Stephanie Owens: Liquid Eden (The Discreet Paradise of Networks)
Artist(s):
Title:
- Liquid Eden (The Discreet Paradise of Networks)
Exhibition:
Creation Year:
- 2005
Medium:
- Web-based art installation
Category:
Artist Statement:
I developed Liquid Eden as an installation informed by the concept of organic data modeling but with a focus on the aesthetics of public space. I am interested in how network technologies like the web
extend the techniques used by traditional landscape painting to define a threshold between representational and real space. By pairing the dynamics of real-time interaction with the art-historical understanding of the landscape, Liquid Eden seeks to visualize and extend the concepts of transparency, materiality, and presence in the context of an interactive environment. As a frequent subject of landscape painting, gardens have often
been used to convey a sense of tension between form and content, raw material and human intervention. As in the work of Rococo artists like Fragonard, the garden is a stage for human action. Its contrived rhythms and regular patterns convey the will of someone no longer present. In this sense the garden is a system, artifice, and theatrical space that always anticipates its user and betrays the actions of those who have come before. In the same way that we can read the patterns of landscapes as the evidence of human intention, Liquid Eden seeks to visualize the collective mark of networked communication. It is conceive as a dynamic, living landscape that makes people and their online
presence the vital material in creating its form.The installation exists as two large-scale, networked projections of two single, white lilies onto a pair of Baroque panels. The lilies are entirely controlled by online users whose interaction with the lilies is immediately reflected in the physical installation. Over the course of the exhibition, the lilies are systematically destroyed by the cumulative actions of visitors to the project web site, forming a luminous animation in perpetual erosion. If at any time there are no online users interacting with the images, the eroded lilies slowly regenerate back to their original state.

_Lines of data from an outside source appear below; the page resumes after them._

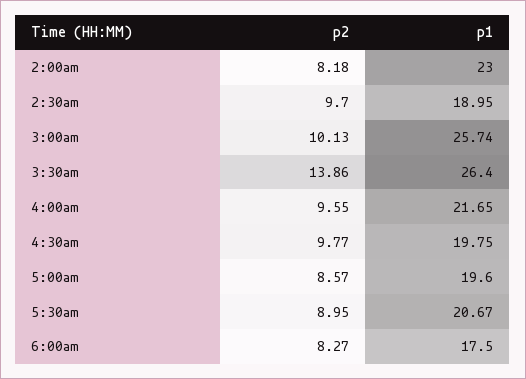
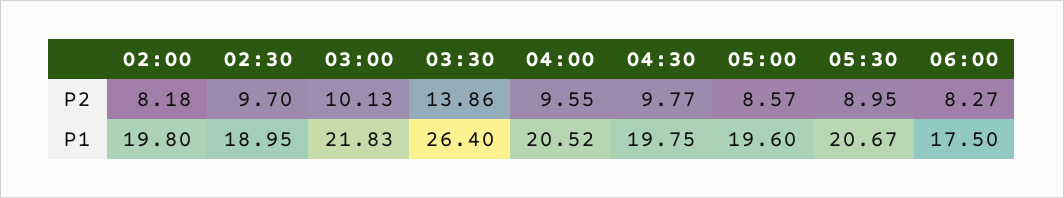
  {
    "p2": {
      "2:00am": 8.18,
      "2:30am": 9.7,
      "3:00am": 10.13,
      "3:30am": 13.86,
      "4:00am": 9.55,
      "4:30am": 9.77,
      "5:00am": 8.57,
      "5:30am": 8.95,
      "6:00am": 8.27
    },
    "p1": {
-     "2:00am": 23,
+     "2:00am": 19.8,
      "2:30am": 18.95,
-     "3:00am": 25.74,
+     "3:00am": 21.83,
      "3:30am": 26.4,
-     "4:00am": 21.65,
+     "4:00am": 20.52,
      "4:30am": 19.75,
      "5:00am": 19.6,
      "5:30am": 20.67,
      "6:00am": 17.5
    }
  }

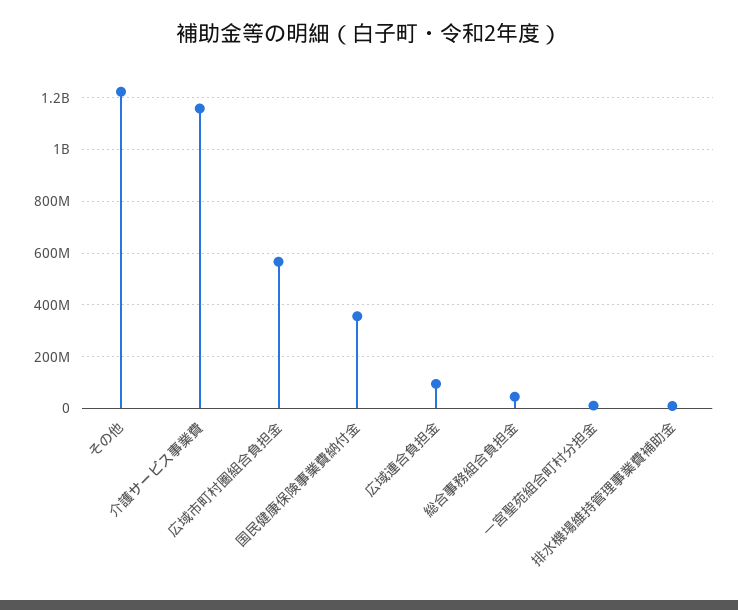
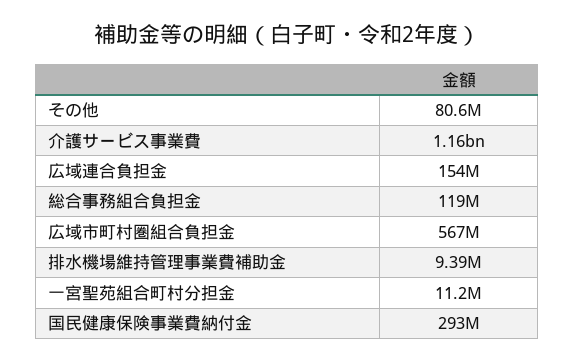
  {
-   "その他": 1225000000,
+   "その他": 80600000,
    "介護サービス事業費": 1160000000,
    "広域市町村圏組合負担金": 567000000,
-   "国民健康保険事業費納付金": 350000000,
+   "国民健康保険事業費納付金": 293000000,
-   "広域連合負担金": 100000000,
+   "広域連合負担金": 154000000,
-   "総合事務組合負担金": 50000000,
+   "総合事務組合負担金": 119000000,
    "一宮聖苑組合町村分担金": 11200000,
    "排水機場維持管理事業費補助金": 9390000
  }

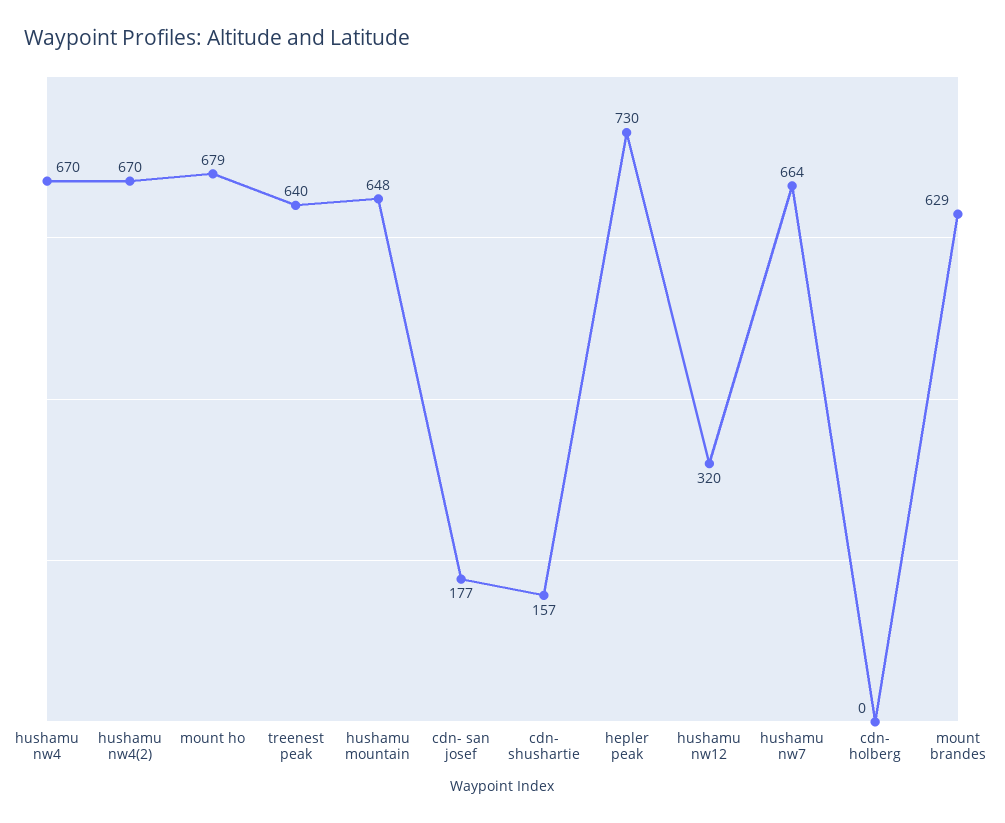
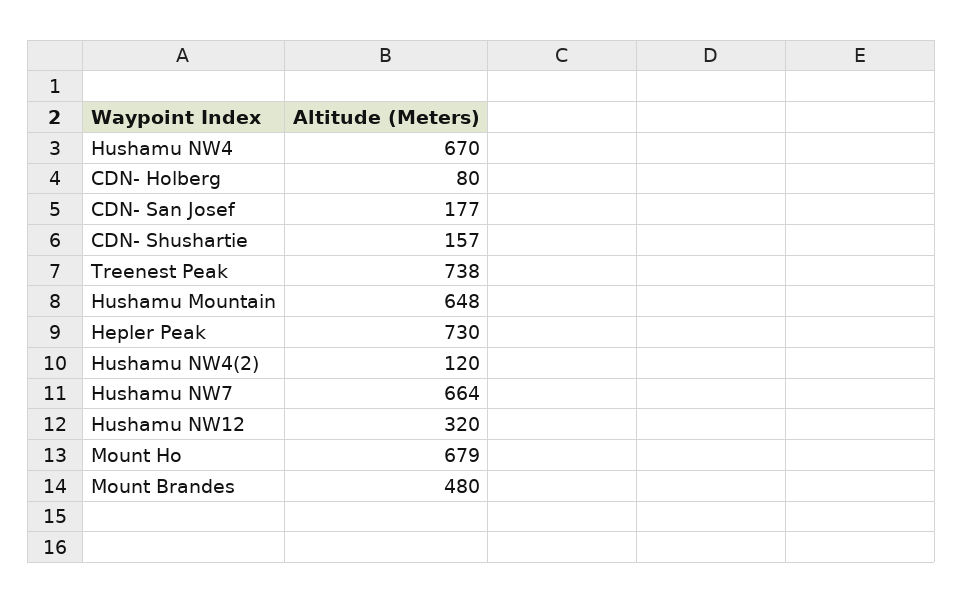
  {
    "hushamu nw4": 670,
-   "hushamu nw4(2)": 670,
+   "hushamu nw4(2)": 120,
    "mount ho": 679,
-   "treenest peak": 640,
+   "treenest peak": 738,
    "hushamu mountain": 648,
    "cdn- san josef": 177,
    "cdn- shushartie": 157,
    "hepler peak": 730,
    "hushamu nw12": 320,
    "hushamu nw7": 664,
-   "cdn- holberg": 0,
+   "cdn- holberg": 80,
-   "mount brandes": 629
+   "mount brandes": 480
  }

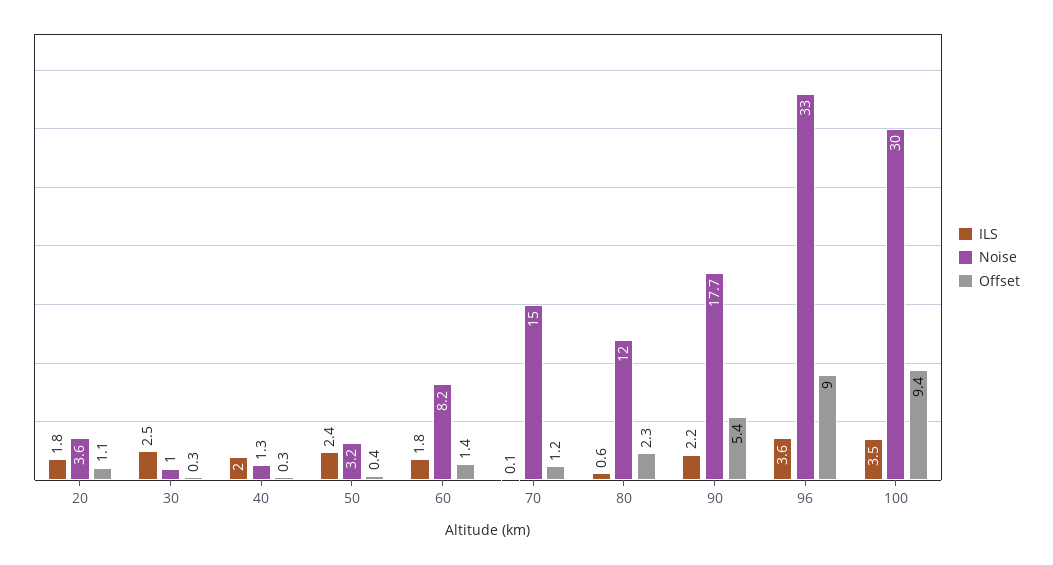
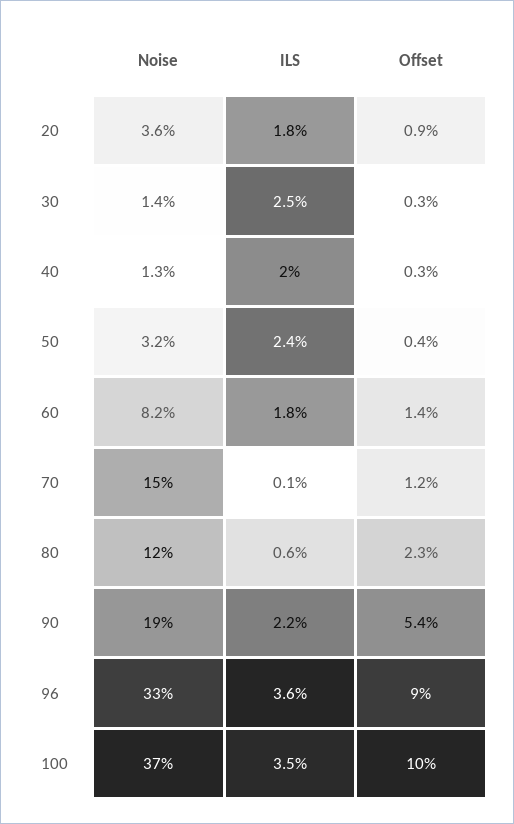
  {
    "ILS": {
      "20": 1.8,
      "30": 2.5,
      "40": 2,
      "50": 2.4,
      "60": 1.8,
      "70": 0.1,
      "80": 0.6,
      "90": 2.2,
      "96": 3.6,
      "100": 3.5
    },
    "Noise": {
      "20": 3.6,
-     "30": 1,
+     "30": 1.4,
      "40": 1.3,
      "50": 3.2,
      "60": 8.2,
      "70": 15,
      "80": 12,
-     "90": 17.7,
+     "90": 19,
      "96": 33,
-     "100": 30
+     "100": 37
    },
    "Offset": {
-     "20": 1.1,
+     "20": 0.9,
      "30": 0.3,
      "40": 0.3,
      "50": 0.4,
      "60": 1.4,
      "70": 1.2,
      "80": 2.3,
      "90": 5.4,
      "96": 9,
-     "100": 9.4
+     "100": 10
    }
  }

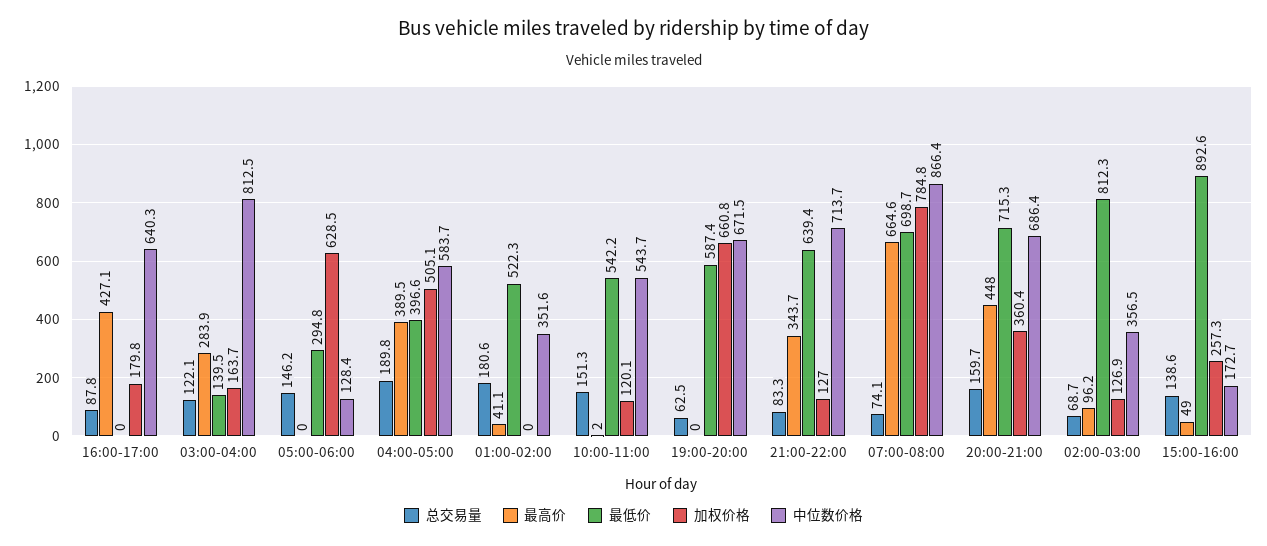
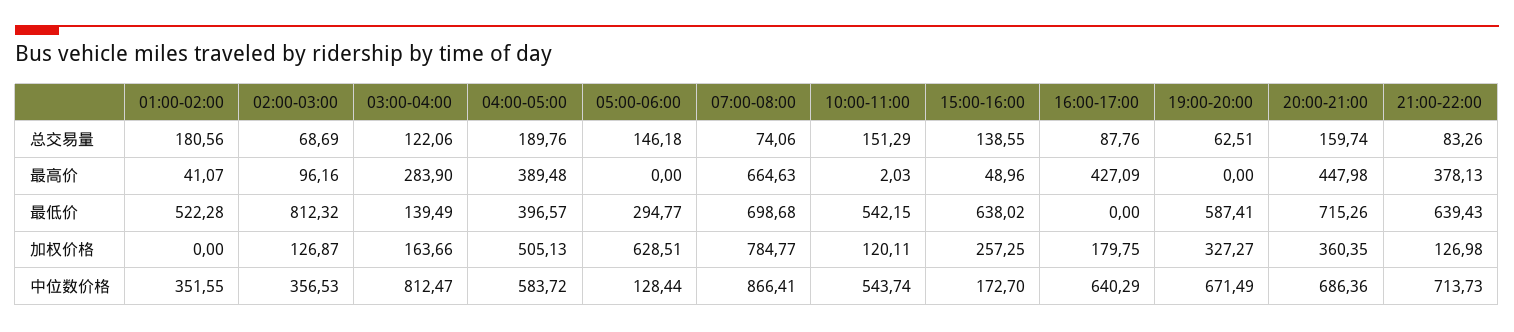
  {
    "总交易量": {
      "16:00-17:00": 87.76,
      "03:00-04:00": 122.06,
      "05:00-06:00": 146.18,
      "04:00-05:00": 189.76,
      "01:00-02:00": 180.56,
      "10:00-11:00": 151.29,
      "19:00-20:00": 62.51,
      "21:00-22:00": 83.26,
      "07:00-08:00": 74.06,
      "20:00-21:00": 159.74,
      "02:00-03:00": 68.69,
      "15:00-16:00": 138.55
    },
    "最高价": {
      "16:00-17:00": 427.09,
      "03:00-04:00": 283.9,
      "05:00-06:00": 0,
      "04:00-05:00": 389.48,
      "01:00-02:00": 41.07,
      "10:00-11:00": 2.03,
      "19:00-20:00": 0,
-     "21:00-22:00": 343.7,
+     "21:00-22:00": 378.13,
      "07:00-08:00": 664.63,
      "20:00-21:00": 447.98,
      "02:00-03:00": 96.16,
      "15:00-16:00": 48.96
    },
    "最低价": {
      "16:00-17:00": 0,
      "03:00-04:00": 139.49,
      "05:00-06:00": 294.77,
      "04:00-05:00": 396.57,
      "01:00-02:00": 522.28,
      "10:00-11:00": 542.15,
      "19:00-20:00": 587.41,
      "21:00-22:00": 639.43,
      "07:00-08:00": 698.68,
      "20:00-21:00": 715.26,
      "02:00-03:00": 812.32,
-     "15:00-16:00": 892.6
+     "15:00-16:00": 638.02
    },
    "加权价格": {
      "16:00-17:00": 179.75,
      "03:00-04:00": 163.66,
      "05:00-06:00": 628.51,
      "04:00-05:00": 505.13,
      "01:00-02:00": 0,
      "10:00-11:00": 120.11,
-     "19:00-20:00": 660.8,
+     "19:00-20:00": 327.27,
      "21:00-22:00": 126.98,
      "07:00-08:00": 784.77,
      "20:00-21:00": 360.35,
      "02:00-03:00": 126.87,
      "15:00-16:00": 257.25
    },
    "中位数价格": {
      "16:00-17:00": 640.29,
      "03:00-04:00": 812.47,
      "05:00-06:00": 128.44,
      "04:00-05:00": 583.72,
      "01:00-02:00": 351.55,
      "10:00-11:00": 543.74,
      "19:00-20:00": 671.49,
      "21:00-22:00": 713.73,
      "07:00-08:00": 866.41,
      "20:00-21:00": 686.36,
      "02:00-03:00": 356.53,
      "15:00-16:00": 172.7
    }
  }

As witnesses to this cycle of life and disintegration, viewers who stand in proximity to the installation see the remote interaction of
anonymous others, typically invisible in everyday use of the web, made visible. With the sense that someone is intentionally transforming their immediate surroundings, viewers of the installation experience the project as a kind of threshold architecture where the presence of others, layered in time, has an impact on the way they understand and interpret their relationship to public space.